Among European treasurers, access to credit remains their biggest “treasury nightmare.”
Despite a global tilt toward recovery, many European treasurers remain very concerned that banks will shut off their credit facilities, according to a EuroFinance survey. This has prompted them to look to third-party providers for a wide-range of products usually provided by their relationship banks, including supply chain, lending and FX products.
EuroFinance said thirty-six percent of the 224 corporates surveyed were worried that their bank “would not give them adequate credit facilities” and indicated that this was their “biggest treasury nightmare.”

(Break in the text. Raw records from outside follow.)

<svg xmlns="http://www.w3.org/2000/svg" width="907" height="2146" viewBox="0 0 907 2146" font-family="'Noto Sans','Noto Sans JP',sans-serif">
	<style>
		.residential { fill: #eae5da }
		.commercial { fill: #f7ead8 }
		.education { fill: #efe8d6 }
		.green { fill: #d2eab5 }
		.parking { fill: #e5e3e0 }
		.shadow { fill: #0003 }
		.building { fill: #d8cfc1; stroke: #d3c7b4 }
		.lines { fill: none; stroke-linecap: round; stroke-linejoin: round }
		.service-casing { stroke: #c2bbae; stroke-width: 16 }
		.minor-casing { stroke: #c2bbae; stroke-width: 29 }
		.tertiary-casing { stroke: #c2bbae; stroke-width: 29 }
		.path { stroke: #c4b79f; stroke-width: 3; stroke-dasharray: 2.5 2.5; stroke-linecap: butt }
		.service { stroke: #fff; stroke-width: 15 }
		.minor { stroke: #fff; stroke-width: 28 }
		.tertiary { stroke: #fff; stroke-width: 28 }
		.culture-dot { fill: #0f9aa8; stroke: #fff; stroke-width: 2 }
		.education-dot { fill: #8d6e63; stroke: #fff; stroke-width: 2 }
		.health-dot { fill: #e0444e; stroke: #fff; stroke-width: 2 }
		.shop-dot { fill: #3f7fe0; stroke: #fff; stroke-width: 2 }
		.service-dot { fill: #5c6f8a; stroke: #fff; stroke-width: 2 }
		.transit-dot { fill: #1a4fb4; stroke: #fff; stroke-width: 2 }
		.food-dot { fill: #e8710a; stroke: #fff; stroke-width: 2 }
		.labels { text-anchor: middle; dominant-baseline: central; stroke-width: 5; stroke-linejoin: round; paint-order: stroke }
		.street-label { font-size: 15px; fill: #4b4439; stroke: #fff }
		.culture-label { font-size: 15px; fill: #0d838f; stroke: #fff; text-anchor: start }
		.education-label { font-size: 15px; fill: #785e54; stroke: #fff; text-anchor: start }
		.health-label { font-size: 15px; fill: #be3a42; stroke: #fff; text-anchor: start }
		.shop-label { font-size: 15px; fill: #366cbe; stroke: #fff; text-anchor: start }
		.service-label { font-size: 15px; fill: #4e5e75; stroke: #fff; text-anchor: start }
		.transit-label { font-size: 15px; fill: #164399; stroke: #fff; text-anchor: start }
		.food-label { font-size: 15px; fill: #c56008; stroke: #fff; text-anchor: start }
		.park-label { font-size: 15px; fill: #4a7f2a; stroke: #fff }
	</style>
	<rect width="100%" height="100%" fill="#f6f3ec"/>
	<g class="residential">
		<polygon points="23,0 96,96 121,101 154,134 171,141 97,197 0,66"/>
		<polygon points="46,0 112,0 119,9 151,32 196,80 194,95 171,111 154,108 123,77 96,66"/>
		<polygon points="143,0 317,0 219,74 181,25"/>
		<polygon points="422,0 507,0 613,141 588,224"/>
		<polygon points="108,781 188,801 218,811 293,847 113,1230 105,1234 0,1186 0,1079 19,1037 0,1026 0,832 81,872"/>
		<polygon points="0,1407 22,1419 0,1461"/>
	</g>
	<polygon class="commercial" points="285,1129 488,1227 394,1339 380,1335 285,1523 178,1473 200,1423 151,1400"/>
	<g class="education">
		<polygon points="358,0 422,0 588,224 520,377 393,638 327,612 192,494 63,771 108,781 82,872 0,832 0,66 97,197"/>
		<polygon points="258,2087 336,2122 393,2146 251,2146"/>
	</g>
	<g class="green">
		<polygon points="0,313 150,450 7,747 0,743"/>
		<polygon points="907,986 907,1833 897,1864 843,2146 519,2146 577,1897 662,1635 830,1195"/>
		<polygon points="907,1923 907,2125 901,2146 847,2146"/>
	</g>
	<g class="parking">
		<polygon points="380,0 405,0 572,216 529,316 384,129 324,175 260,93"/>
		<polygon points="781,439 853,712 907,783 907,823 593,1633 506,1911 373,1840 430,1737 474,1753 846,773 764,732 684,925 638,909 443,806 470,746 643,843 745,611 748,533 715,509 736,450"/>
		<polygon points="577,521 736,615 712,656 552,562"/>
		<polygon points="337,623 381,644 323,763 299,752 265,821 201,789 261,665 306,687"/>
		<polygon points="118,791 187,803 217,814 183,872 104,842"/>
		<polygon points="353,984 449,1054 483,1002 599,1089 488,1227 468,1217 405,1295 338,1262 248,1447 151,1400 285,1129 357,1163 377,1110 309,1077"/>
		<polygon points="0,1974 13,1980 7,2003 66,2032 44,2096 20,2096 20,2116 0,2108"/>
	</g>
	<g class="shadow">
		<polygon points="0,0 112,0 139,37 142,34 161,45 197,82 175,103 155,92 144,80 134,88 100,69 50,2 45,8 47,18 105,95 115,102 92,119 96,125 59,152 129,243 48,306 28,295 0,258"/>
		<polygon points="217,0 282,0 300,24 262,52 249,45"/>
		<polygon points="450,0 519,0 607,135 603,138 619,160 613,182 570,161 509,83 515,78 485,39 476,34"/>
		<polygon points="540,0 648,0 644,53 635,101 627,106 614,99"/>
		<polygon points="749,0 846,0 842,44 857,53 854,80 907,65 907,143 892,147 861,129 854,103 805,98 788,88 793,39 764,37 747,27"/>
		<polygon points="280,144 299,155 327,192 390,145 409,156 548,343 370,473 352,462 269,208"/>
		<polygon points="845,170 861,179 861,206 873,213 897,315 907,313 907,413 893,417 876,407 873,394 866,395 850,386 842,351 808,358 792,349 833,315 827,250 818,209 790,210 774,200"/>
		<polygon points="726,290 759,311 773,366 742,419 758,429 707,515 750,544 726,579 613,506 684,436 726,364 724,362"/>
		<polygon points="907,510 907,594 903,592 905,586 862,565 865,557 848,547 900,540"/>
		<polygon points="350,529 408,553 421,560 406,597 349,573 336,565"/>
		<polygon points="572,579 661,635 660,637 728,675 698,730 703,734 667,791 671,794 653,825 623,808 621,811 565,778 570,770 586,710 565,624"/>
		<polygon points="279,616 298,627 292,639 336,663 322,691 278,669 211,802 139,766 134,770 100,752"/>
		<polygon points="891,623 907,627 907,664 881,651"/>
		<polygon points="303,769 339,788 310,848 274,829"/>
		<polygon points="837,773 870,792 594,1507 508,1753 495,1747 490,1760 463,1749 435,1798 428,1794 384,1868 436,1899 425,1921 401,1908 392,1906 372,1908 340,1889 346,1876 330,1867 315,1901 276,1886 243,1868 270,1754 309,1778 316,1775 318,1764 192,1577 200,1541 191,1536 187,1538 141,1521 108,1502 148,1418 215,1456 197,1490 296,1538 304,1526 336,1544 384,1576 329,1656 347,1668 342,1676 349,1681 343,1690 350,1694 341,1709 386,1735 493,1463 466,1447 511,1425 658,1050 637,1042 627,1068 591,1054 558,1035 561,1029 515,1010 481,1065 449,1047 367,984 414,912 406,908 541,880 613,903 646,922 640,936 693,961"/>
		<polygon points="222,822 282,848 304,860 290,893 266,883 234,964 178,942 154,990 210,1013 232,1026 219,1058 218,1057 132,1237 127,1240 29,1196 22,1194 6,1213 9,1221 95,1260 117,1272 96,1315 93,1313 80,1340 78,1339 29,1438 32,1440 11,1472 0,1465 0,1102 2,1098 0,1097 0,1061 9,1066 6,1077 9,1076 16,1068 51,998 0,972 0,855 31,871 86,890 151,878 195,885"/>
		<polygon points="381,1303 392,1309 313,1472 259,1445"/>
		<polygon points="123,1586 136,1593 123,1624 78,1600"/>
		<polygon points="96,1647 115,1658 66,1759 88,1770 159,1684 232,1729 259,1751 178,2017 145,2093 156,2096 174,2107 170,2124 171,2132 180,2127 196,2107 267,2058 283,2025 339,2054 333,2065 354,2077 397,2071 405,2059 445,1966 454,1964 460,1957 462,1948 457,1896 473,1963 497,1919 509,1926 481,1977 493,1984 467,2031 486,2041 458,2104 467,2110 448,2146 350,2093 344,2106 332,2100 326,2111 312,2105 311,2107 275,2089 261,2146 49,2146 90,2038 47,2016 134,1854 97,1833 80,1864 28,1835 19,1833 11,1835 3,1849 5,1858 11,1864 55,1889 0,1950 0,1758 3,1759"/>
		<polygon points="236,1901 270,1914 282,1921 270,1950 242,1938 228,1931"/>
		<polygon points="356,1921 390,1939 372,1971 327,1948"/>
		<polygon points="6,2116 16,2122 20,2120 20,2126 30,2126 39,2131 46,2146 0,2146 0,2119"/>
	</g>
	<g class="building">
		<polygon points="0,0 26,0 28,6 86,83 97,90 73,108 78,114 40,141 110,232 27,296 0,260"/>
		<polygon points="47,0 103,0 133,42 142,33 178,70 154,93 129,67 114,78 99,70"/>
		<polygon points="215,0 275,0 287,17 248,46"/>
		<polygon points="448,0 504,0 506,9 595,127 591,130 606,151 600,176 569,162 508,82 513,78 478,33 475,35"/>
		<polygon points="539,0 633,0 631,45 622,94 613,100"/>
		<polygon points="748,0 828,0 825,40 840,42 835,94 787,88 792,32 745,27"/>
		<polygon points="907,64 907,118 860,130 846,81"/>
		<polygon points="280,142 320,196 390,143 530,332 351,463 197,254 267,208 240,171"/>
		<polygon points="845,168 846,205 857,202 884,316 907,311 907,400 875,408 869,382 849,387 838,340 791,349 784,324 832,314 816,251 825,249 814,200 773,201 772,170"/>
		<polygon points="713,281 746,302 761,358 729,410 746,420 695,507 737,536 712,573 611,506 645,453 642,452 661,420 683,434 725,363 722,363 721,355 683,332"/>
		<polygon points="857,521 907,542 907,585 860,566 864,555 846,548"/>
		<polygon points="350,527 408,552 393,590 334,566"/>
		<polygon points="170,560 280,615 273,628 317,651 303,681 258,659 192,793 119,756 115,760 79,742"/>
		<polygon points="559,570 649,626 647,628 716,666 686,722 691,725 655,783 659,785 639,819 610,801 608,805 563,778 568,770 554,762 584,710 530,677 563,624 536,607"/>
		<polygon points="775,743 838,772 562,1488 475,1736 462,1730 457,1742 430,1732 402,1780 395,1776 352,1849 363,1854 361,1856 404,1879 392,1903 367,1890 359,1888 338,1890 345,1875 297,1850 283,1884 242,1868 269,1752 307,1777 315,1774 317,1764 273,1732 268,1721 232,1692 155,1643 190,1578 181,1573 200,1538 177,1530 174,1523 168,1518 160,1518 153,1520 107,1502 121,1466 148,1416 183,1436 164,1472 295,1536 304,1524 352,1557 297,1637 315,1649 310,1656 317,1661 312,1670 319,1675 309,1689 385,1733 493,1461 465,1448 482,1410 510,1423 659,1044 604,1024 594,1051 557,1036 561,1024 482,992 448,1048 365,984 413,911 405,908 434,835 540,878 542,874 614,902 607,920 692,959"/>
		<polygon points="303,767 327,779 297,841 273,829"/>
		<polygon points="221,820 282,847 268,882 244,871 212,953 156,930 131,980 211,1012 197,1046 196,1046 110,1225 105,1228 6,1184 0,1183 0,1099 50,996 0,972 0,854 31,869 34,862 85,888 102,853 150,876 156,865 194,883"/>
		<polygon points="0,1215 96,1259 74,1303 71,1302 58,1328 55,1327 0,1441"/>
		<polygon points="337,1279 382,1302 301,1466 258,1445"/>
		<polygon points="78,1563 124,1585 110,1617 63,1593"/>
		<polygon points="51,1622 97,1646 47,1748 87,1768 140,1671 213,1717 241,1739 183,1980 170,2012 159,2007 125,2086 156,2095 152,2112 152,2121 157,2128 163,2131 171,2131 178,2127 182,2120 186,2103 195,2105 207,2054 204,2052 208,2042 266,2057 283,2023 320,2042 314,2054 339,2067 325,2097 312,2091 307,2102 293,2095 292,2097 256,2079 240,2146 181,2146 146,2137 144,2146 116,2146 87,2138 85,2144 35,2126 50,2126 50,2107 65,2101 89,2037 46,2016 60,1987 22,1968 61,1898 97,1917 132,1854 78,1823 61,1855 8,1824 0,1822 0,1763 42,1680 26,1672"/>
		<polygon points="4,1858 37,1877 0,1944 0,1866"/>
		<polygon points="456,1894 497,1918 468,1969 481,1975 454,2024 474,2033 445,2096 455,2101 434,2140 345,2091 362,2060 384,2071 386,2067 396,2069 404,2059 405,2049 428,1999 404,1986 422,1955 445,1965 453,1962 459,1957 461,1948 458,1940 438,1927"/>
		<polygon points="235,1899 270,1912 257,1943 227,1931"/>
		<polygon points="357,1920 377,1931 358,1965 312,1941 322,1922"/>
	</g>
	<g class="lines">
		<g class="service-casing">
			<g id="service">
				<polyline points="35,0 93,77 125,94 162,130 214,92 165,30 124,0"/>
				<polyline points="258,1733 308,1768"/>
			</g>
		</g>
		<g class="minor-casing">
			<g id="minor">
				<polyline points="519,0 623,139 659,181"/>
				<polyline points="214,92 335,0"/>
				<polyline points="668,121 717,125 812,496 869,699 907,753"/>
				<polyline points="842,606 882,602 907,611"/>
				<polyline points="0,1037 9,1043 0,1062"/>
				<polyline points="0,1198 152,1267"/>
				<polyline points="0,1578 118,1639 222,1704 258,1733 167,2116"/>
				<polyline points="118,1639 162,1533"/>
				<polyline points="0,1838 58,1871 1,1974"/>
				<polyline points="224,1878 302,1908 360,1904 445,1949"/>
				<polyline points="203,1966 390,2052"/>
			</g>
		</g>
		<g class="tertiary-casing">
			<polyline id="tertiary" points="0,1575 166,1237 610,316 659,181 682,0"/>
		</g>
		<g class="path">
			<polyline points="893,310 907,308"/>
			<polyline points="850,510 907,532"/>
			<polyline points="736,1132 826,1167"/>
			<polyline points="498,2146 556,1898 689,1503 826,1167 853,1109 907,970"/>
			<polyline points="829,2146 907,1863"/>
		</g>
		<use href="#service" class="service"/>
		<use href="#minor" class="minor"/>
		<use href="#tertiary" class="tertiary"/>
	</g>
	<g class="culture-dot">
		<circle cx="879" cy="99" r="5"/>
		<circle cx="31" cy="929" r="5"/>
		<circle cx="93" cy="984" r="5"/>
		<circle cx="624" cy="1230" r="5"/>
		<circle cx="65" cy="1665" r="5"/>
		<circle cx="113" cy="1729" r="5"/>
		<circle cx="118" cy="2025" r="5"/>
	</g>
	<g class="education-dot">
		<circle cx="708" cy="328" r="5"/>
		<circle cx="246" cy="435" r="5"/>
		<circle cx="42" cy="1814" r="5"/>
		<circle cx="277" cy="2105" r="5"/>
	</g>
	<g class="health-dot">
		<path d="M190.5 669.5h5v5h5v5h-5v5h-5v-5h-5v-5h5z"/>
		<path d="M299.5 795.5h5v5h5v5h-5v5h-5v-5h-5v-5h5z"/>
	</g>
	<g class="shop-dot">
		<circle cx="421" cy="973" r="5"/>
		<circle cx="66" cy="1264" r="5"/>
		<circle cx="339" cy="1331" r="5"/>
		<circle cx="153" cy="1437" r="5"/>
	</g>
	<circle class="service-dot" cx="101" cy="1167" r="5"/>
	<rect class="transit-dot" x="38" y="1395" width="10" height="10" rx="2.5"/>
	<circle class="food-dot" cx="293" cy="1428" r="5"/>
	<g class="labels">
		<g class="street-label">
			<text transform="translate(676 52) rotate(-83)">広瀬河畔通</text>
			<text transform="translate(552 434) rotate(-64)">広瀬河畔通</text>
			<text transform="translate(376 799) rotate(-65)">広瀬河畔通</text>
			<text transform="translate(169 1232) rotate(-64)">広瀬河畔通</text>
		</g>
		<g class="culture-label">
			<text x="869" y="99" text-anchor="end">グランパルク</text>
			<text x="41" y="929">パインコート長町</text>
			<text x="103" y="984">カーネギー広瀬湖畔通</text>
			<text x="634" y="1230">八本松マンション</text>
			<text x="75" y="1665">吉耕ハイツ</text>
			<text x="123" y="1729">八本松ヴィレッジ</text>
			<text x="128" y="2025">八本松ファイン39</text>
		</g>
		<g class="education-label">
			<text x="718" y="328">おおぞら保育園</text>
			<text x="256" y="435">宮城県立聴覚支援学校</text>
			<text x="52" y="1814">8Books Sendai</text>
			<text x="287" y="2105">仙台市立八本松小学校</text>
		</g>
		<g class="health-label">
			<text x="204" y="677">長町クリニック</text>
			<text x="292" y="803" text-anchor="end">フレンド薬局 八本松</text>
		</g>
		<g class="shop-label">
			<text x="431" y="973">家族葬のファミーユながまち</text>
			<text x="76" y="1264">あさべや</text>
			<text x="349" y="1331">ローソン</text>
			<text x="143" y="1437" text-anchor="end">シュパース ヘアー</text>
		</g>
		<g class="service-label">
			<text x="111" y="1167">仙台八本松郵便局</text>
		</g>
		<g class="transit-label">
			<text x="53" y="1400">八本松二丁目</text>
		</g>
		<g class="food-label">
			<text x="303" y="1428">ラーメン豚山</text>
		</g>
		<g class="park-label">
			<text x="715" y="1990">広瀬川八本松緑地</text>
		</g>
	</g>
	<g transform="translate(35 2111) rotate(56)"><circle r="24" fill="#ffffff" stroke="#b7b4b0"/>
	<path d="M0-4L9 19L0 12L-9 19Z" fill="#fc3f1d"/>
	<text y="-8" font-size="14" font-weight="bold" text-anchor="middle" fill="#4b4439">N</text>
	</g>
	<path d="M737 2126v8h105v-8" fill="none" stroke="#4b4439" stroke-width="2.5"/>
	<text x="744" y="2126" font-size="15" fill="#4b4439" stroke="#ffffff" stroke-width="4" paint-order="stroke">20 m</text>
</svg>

The global conference and research provider said one of the reasons for treasurers’ concerns was that banks were being more (or too?) aggressive in tying credit availability to the other fee-based products they offer. Ironically, EuroFinance said the European treasurers’ second biggest fear was counterparty risk, which actually may be the reason treasurers are turning away from many banks in the first place. In early September the Financial Times reported that a number of European companies have been shying away from some European banks (mainly in Germany and Spain) due to a percieved high risk of failure (see related story here).
These concerns follow the summer stress tests by European regulators of 91 banks in 20 European countries. Those tests were widely ridiculed as being too lenient. The tests revealed that the banks could face a total of $730bn in potential losses in a deteriorating economic and financial environment. Only seven banks flunked the tests, having come up short by almost a combined 4.5bn in capital.
Another reason for treasury fearing a cut-off in credit was the coming Basel III regulation, the capital and requirements of which could cause banks to be more conservative in their lending. This is a concern on both sides of the Atlantic, although regulators in the US and EU have said most banks, despite the problem balance sheets, have enough capital for business-as-usual (as long as there are no excessive risks).